Source records =>
* * * * *

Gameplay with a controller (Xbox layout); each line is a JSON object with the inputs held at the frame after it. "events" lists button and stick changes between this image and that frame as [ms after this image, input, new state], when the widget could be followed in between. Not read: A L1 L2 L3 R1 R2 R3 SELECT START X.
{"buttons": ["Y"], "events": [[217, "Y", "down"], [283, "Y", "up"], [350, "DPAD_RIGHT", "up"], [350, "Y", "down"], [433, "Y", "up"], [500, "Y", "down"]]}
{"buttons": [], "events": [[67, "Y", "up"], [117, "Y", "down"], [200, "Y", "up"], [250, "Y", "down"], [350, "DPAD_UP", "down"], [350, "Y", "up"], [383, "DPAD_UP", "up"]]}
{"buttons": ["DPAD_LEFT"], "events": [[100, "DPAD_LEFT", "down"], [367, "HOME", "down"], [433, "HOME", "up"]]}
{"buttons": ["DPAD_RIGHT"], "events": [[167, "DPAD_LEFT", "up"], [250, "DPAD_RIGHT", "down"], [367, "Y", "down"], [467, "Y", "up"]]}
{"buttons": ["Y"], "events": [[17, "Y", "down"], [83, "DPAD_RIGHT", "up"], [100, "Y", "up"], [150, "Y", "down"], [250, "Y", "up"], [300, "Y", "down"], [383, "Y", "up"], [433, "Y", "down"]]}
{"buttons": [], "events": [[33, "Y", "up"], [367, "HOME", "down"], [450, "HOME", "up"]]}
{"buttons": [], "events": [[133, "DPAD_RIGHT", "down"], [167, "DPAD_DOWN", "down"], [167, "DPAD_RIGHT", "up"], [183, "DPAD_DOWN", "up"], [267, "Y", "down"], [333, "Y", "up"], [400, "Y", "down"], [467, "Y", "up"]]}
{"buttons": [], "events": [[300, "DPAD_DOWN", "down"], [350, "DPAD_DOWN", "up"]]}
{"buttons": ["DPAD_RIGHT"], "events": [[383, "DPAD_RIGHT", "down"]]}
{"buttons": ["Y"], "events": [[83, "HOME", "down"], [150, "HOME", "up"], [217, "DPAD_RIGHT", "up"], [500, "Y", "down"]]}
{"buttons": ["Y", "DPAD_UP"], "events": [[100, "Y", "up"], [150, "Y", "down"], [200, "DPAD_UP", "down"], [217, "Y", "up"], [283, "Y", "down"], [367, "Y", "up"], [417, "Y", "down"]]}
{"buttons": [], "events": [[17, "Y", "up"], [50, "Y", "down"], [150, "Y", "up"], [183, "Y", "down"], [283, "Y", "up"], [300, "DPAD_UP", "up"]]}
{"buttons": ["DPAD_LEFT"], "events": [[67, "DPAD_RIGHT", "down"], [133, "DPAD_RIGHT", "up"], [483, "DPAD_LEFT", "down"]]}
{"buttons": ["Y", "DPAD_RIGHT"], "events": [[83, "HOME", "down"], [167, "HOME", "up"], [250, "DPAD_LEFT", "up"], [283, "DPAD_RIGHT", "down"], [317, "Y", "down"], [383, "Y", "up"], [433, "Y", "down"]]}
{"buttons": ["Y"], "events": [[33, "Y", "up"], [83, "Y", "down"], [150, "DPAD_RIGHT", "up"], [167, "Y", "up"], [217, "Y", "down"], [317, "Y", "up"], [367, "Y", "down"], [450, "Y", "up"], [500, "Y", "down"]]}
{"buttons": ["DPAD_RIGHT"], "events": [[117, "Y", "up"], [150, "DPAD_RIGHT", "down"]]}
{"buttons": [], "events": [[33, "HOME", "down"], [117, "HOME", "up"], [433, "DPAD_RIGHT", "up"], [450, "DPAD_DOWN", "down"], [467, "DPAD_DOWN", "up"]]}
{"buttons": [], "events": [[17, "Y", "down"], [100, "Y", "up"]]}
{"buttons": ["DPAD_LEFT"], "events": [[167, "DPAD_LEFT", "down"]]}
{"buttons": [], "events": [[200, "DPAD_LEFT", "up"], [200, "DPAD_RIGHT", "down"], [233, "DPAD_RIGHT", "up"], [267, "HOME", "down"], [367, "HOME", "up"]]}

* * * * *

Requirement =>
Every entry needs to be retyped exactly.

Output of the task =>
Gameplay with a controller (Xbox layout); each line is a JSON object with the inputs held at the frame after it. "events" lists button and stick changes between this image and that frame as [ms after this image, input, new state], when the widget could be followed in between. Not read: A L1 L2 L3 R1 R2 R3 SELECT START X.
{"buttons": ["Y"], "events": [[217, "Y", "down"], [283, "Y", "up"], [350, "DPAD_RIGHT", "up"], [350, "Y", "down"], [433, "Y", "up"], [500, "Y", "down"]]}
{"buttons": [], "events": [[67, "Y", "up"], [117, "Y", "down"], [200, "Y", "up"], [250, "Y", "down"], [350, "DPAD_UP", "down"], [350, "Y", "up"], [383, "DPAD_UP", "up"]]}
{"buttons": ["DPAD_LEFT"], "events": [[100, "DPAD_LEFT", "down"], [367, "HOME", "down"], [433, "HOME", "up"]]}
{"buttons": ["DPAD_RIGHT"], "events": [[167, "DPAD_LEFT", "up"], [250, "DPAD_RIGHT", "down"], [367, "Y", "down"], [467, "Y", "up"]]}
{"buttons": ["Y"], "events": [[17, "Y", "down"], [83, "DPAD_RIGHT", "up"], [100, "Y", "up"], [150, "Y", "down"], [250, "Y", "up"], [300, "Y", "down"], [383, "Y", "up"], [433, "Y", "down"]]}
{"buttons": [], "events": [[33, "Y", "up"], [367, "HOME", "down"], [450, "HOME", "up"]]}
{"buttons": [], "events": [[133, "DPAD_RIGHT", "down"], [167, "DPAD_DOWN", "down"], [167, "DPAD_RIGHT", "up"], [183, "DPAD_DOWN", "up"], [267, "Y", "down"], [333, "Y", "up"], [400, "Y", "down"], [467, "Y", "up"]]}
{"buttons": [], "events": [[300, "DPAD_DOWN", "down"], [350, "DPAD_DOWN", "up"]]}
{"buttons": ["DPAD_RIGHT"], "events": [[383, "DPAD_RIGHT", "down"]]}
{"buttons": ["Y"], "events": [[83, "HOME", "down"], [150, "HOME", "up"], [217, "DPAD_RIGHT", "up"], [500, "Y", "down"]]}
{"buttons": ["Y", "DPAD_UP"], "events": [[100, "Y", "up"], [150, "Y", "down"], [200, "DPAD_UP", "down"], [217, "Y", "up"], [283, "Y", "down"], [367, "Y", "up"], [417, "Y", "down"]]}
{"buttons": [], "events": [[17, "Y", "up"], [50, "Y", "down"], [150, "Y", "up"], [183, "Y", "down"], [283, "Y", "up"], [300, "DPAD_UP", "up"]]}
{"buttons": ["DPAD_LEFT"], "events": [[67, "DPAD_RIGHT", "down"], [133, "DPAD_RIGHT", "up"], [483, "DPAD_LEFT", "down"]]}
{"buttons": ["Y", "DPAD_RIGHT"], "events": [[83, "HOME", "down"], [167, "HOME", "up"], [250, "DPAD_LEFT", "up"], [283, "DPAD_RIGHT", "down"], [317, "Y", "down"], [383, "Y", "up"], [433, "Y", "down"]]}
{"buttons": ["Y"], "events": [[33, "Y", "up"], [83, "Y", "down"], [150, "DPAD_RIGHT", "up"], [167, "Y", "up"], [217, "Y", "down"], [317, "Y", "up"], [367, "Y", "down"], [450, "Y", "up"], [500, "Y", "down"]]}
{"buttons": ["DPAD_RIGHT"], "events": [[117, "Y", "up"], [150, "DPAD_RIGHT", "down"]]}
{"buttons": [], "events": [[33, "HOME", "down"], [117, "HOME", "up"], [433, "DPAD_RIGHT", "up"], [450, "DPAD_DOWN", "down"], [467, "DPAD_DOWN", "up"]]}
{"buttons": [], "events": [[17, "Y", "down"], [100, "Y", "up"]]}
{"buttons": ["DPAD_LEFT"], "events": [[167, "DPAD_LEFT", "down"]]}
{"buttons": [], "events": [[200, "DPAD_LEFT", "up"], [200, "DPAD_RIGHT", "down"], [233, "DPAD_RIGHT", "up"], [267, "HOME", "down"], [367, "HOME", "up"]]}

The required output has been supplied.